• _Provided text_
-- Opening Marker --

If you're shooting environmental portraiture, then you use the "spot" meter on the background landscape but use the "incident" meter on your foreground subject/model and again... the meter finds the exposure that works for both.  Usually this will involve flash since you might not want to shoot the model in "full" sun but the distant background landscape is in full sun.  But the meter has flash-contribution metering built in and can tell you how powerful your flash is relative to the ambient light (typically sunlight) so you can adjust flash power accordingly so that your flash is only slightly weaker than the sun -- making your model appear to be in "shade" but the shade won't actually be "dark".


----------



## WayneF (Dec 21, 2015)

Incident does need to meter the actual light at the subjects position, but this location is really not very important for full direct bright sun, which does not vary.   The inverse square law is extremely important, but NOT when the only light source distance is 93,000,000 miles, at any place here on Earth.  Even when on the moon, our astronauts could use the same Sunny 16 rule, because the moon is a maximum difference of only about 1/4 of 1% (assuming full direct bright sun here). But when they go to Mars, they will need to open up about one stop.

But the really important thing is that the concept of incident metering is not only about the subjects position, instead it is about metering the actual light source there.  Whereas reflective metering (including all Spot metering) instead can only meter the degree of how well the subjects colors reflect that light.  And subjects vary.

The white dress will reflect a lot of light, and will read high, and so the reflected meter will underexpose, simply trying to keep it around middle.

The black dress will reflect little light, and will read low, and so the reflected meter will overexpose, simply trying to keep it around middle.

This is just how reflective meters work, including spot meters.  Both the white and black will come out middle gray (both are incorrect, without some compensation to correct them). Fortunately, many "average" subjects do contain a wide mix of color and do average about middle tone, so then we imagine our reflective meter got it right. But many exceptions of course.

But the big deal is that the incident meter turns its back to the subject, and meters the actual light (at the subjects location, but INDEPENDENT of the subjects colors).  Then when we get the light right, the black dress will come out black, and the white dress will come out white. This is a big plus.

So metering at the source does take into account the inverse square law (distance of light from the subject), which is very necessary.  But the mountain at 5 miles and the camera location are both the same 93,000,000 miles from the Sun.  If the weather is clear, we can assume the same sun lights both.

But in any case, metering the actual incident light has the plus of ignoring the subjects colors which typically makes reflective metering wrong (in some degree).   We don't have to care how well the mountains colors reflect light.  The good bet is on the incident meter.

-- Closing Marker --

• _Available data_
-- Opening Marker --

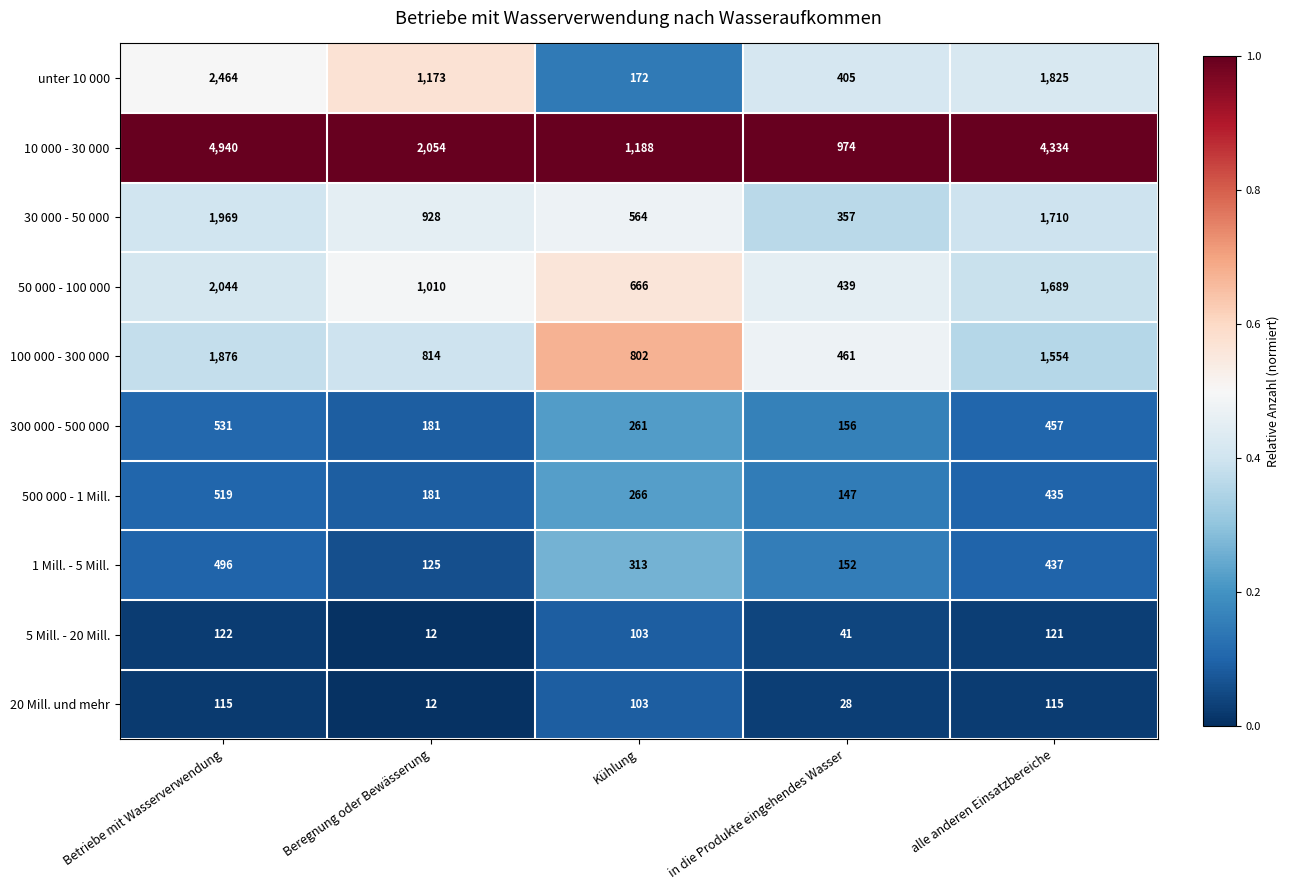

At how many categories does at least one series exceed 860?

5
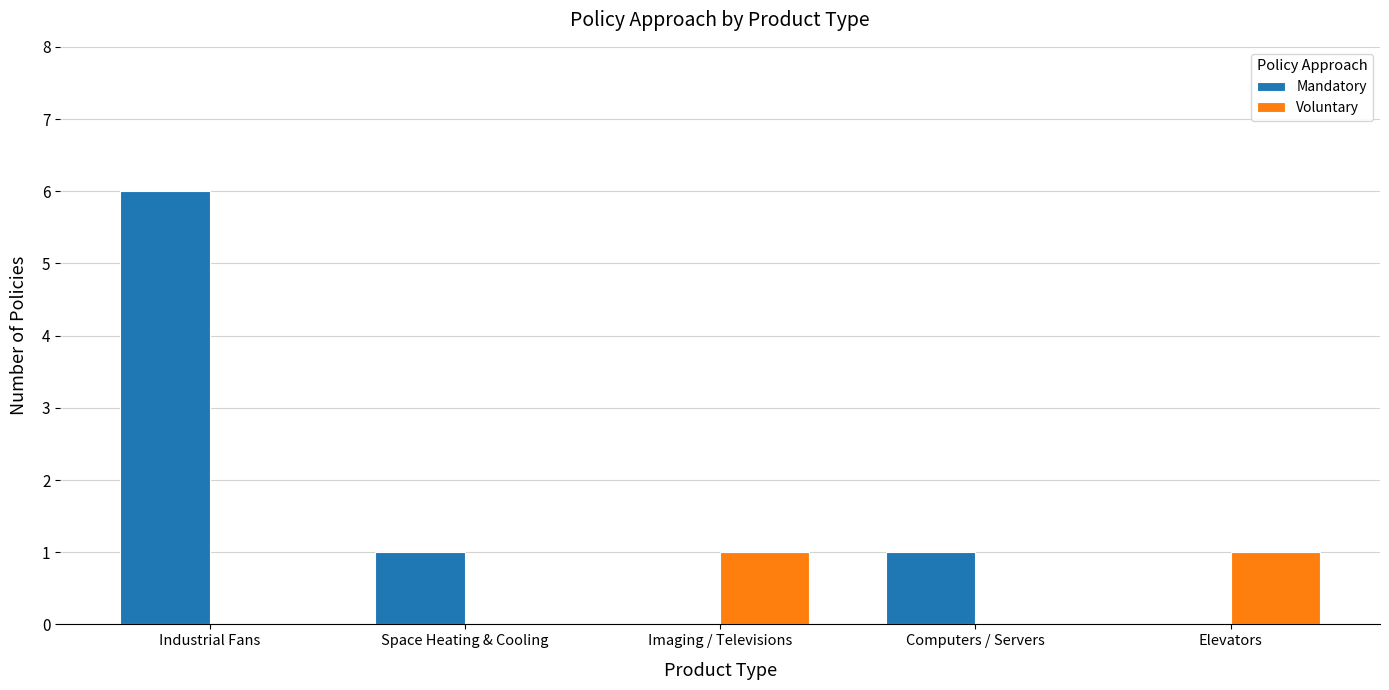

Between Industrial Fans and Space Heating & Cooling, which series saw the biggest shift?

Mandatory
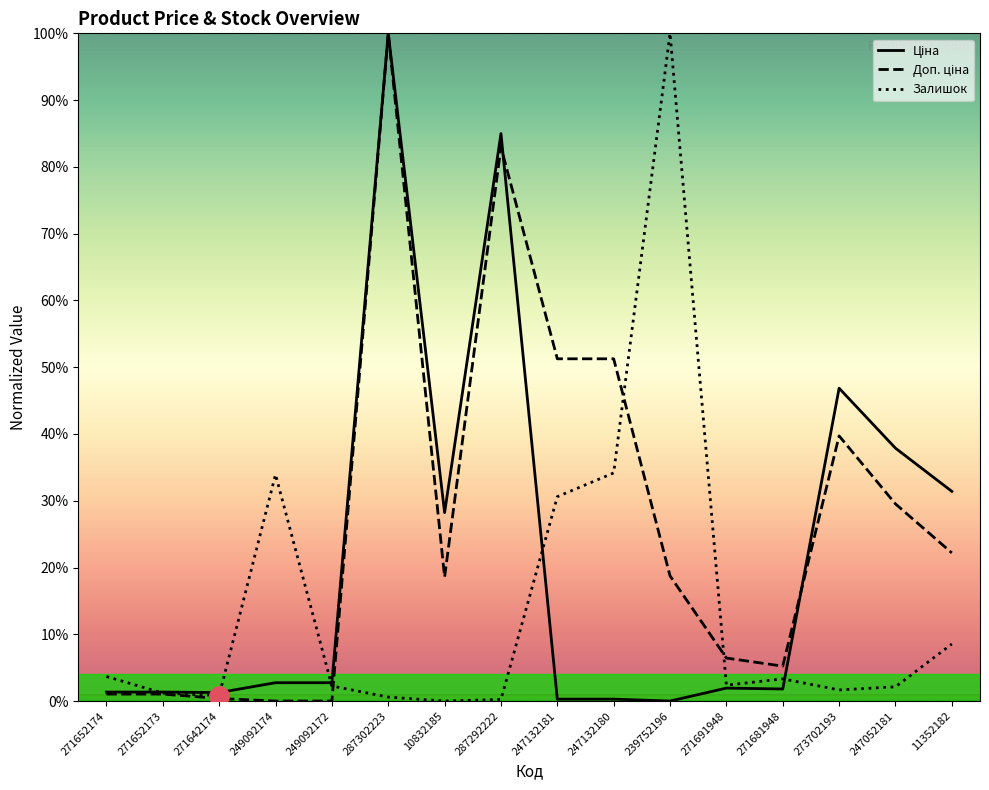

Which category has the highest value in the Залишок series?

239752196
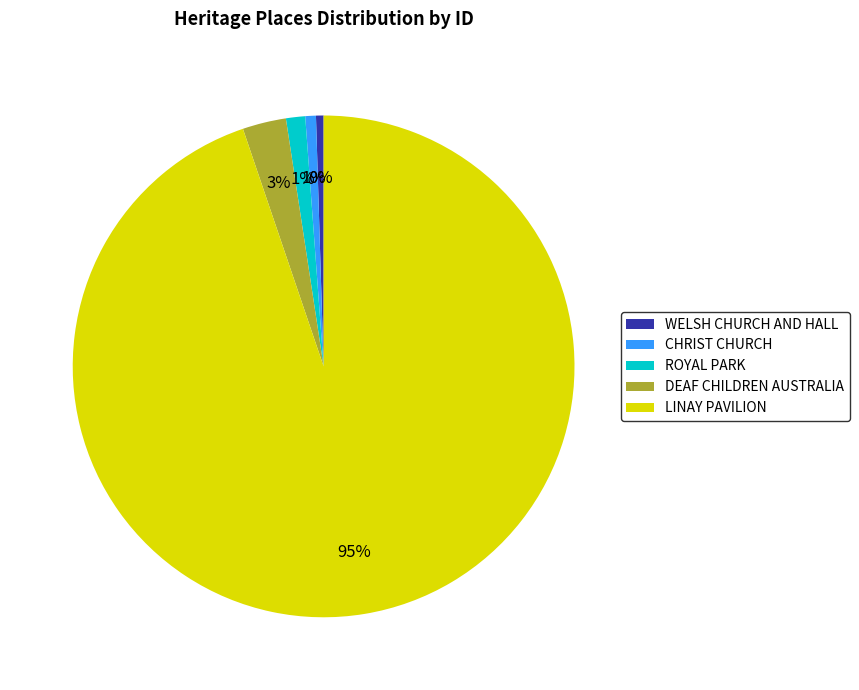

Does LINAY PAVILION account for over 50% of the chart?

Yes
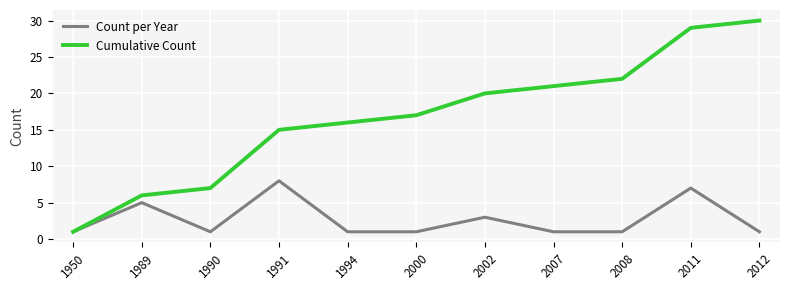

Reading left to right, what are all the values shown in this chart?

Count per Year: 1950=1	1989=5	1990=1	1991=8	1994=1	2000=1	2002=3	2007=1	2008=1	2011=7	2012=1
Cumulative Count: 1950=1	1989=6	1990=7	1991=15	1994=16	2000=17	2002=20	2007=21	2008=22	2011=29	2012=30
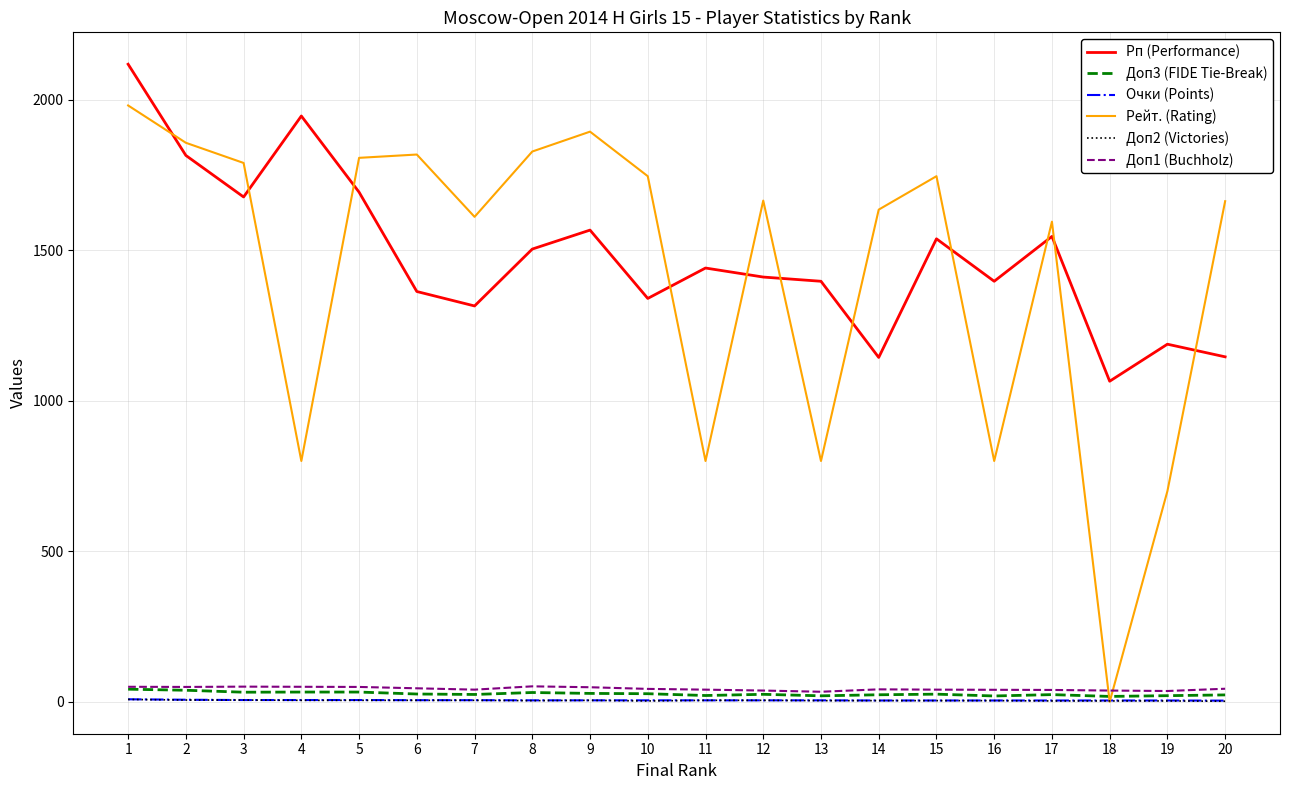

Which series has the widest spread of values?

Рейт. (Rating)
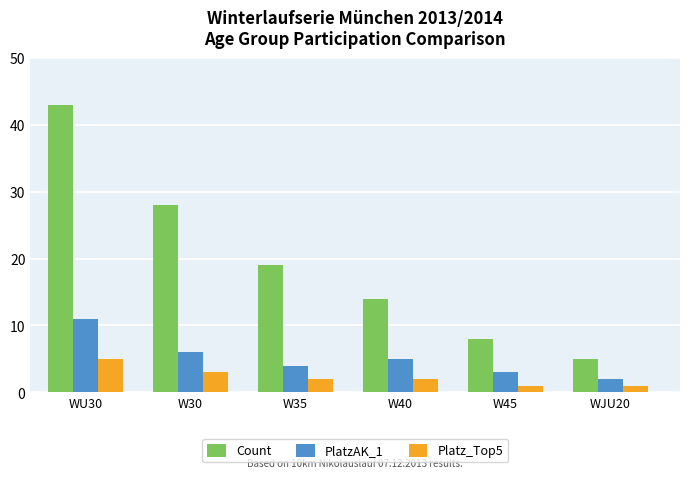

What is the average value of the PlatzAK_1 series?

5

-- Closing Marker --

• _Exercise instructions_
- A) In the light metering discussion, how far must astronauts open up on Mars compared with Earth?
- B) Please list every kind of meter or metering named in the light metering discussion.
- C) Resume the light metering discussion after its final sentence.

• _Results_
- A) About one stop.

- B) Spot metering, incident metering, flash-contribution metering, and reflective metering.

- C)
----------



## goob4114 (Dec 21, 2015)

WayneF said:


> Incident does need to meter the actual light at the subjects position, but this location is really not very important for full direct bright sun, which does not vary.   The inverse square law is extremely important, but NOT when the only light source distance is 93,000,000 miles, at any place here on Earth.  Even when on the moon, our astronauts could use the same Sunny 16 rule, because the moon is a maximum difference of only about 1/4 of 1% (assuming full direct bright sun here). But when they go to Mars, they will need to open up about one stop.
> 
> But the really important thing is that the concept of incident metering is not only about the subjects position, instead it is about metering the actual light source there.  Whereas reflective metering (including all Spot metering) instead can only meter the degree of how well the subjects colors reflect that light.  And subjects vary.
> 
> ...



Thank you for the response!

Yes, I understand the inverse square law, but it would be irrelevant in say - this situation :

I am photographing a mountain scene at the "golden hour" from the bottom of a valley (where the sun has already set), but the mountaintops are being lit by golden sun.  In that situation, an incident light meter is useless, is it not - that is, if I want to expose for those mountaintops?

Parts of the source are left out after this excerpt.